**Work to complete:** Turn every line of the records below into a numbered list, skipping blank lines and leaving the pictures out.

**Material provided:**
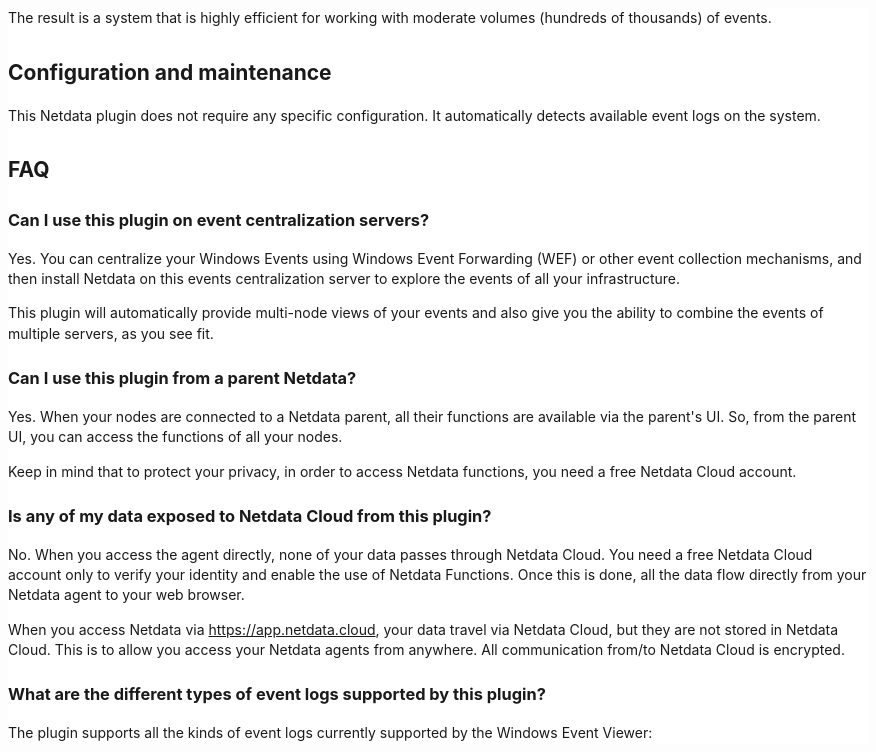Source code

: The result is a system that is highly efficient for working with moderate volumes (hundreds of thousands) of events.

## Configuration and maintenance

This Netdata plugin does not require any specific configuration. It automatically detects available event logs
on the system.

## FAQ

### Can I use this plugin on event centralization servers?

Yes. You can centralize your Windows Events using Windows Event Forwarding (WEF) or other event collection
mechanisms, and then install Netdata on this events centralization server to explore the events of all your
infrastructure.

This plugin will automatically provide multi-node views of your events and also give you the ability to
combine the events of multiple servers, as you see fit.

### Can I use this plugin from a parent Netdata?

Yes. When your nodes are connected to a Netdata parent, all their functions are available via the parent's UI.
So, from the parent UI, you can access the functions of all your nodes.

Keep in mind that to protect your privacy, in order to access Netdata functions, you need a free Netdata Cloud
account.

### Is any of my data exposed to Netdata Cloud from this plugin?

No. When you access the agent directly, none of your data passes through Netdata Cloud. You need a free Netdata
Cloud account only to verify your identity and enable the use of Netdata Functions. Once this is done, all the
data flow directly from your Netdata agent to your web browser.

When you access Netdata via https://app.netdata.cloud, your data travel via Netdata Cloud, but they are not stored
in Netdata Cloud. This is to allow you access your Netdata agents from anywhere. All communication from/to
Netdata Cloud is encrypted.

### What are the different types of event logs supported by this plugin?

The plugin supports all the kinds of event logs currently supported by the Windows Event Viewer:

**Task output:**
1. Source code
2. : The result is a system that is highly efficient for working with moderate volumes (hundreds of thousands) of events.
3. ## Configuration and maintenance
4. This Netdata plugin does not require any specific configuration. It automatically detects available event logs
5. on the system.
6. ## FAQ
7. ### Can I use this plugin on event centralization servers?
8. Yes. You can centralize your Windows Events using Windows Event Forwarding (WEF) or other event collection
9. mechanisms, and then install Netdata on this events centralization server to explore the events of all your
10. infrastructure.
11. This plugin will automatically provide multi-node views of your events and also give you the ability to
12. combine the events of multiple servers, as you see fit.
13. ### Can I use this plugin from a parent Netdata?
14. Yes. When your nodes are connected to a Netdata parent, all their functions are available via the parent's UI.
15. So, from the parent UI, you can access the functions of all your nodes.
16. Keep in mind that to protect your privacy, in order to access Netdata functions, you need a free Netdata Cloud
17. account.
18. ### Is any of my data exposed to Netdata Cloud from this plugin?
19. No. When you access the agent directly, none of your data passes through Netdata Cloud. You need a free Netdata
20. Cloud account only to verify your identity and enable the use of Netdata Functions. Once this is done, all the
21. data flow directly from your Netdata agent to your web browser.
22. When you access Netdata via https://app.netdata.cloud, your data travel via Netdata Cloud, but they are not stored
23. in Netdata Cloud. This is to allow you access your Netdata agents from anywhere. All communication from/to
24. Netdata Cloud is encrypted.
25. ### What are the different types of event logs supported by this plugin?
26. The plugin supports all the kinds of event logs currently supported by the Windows Event Viewer:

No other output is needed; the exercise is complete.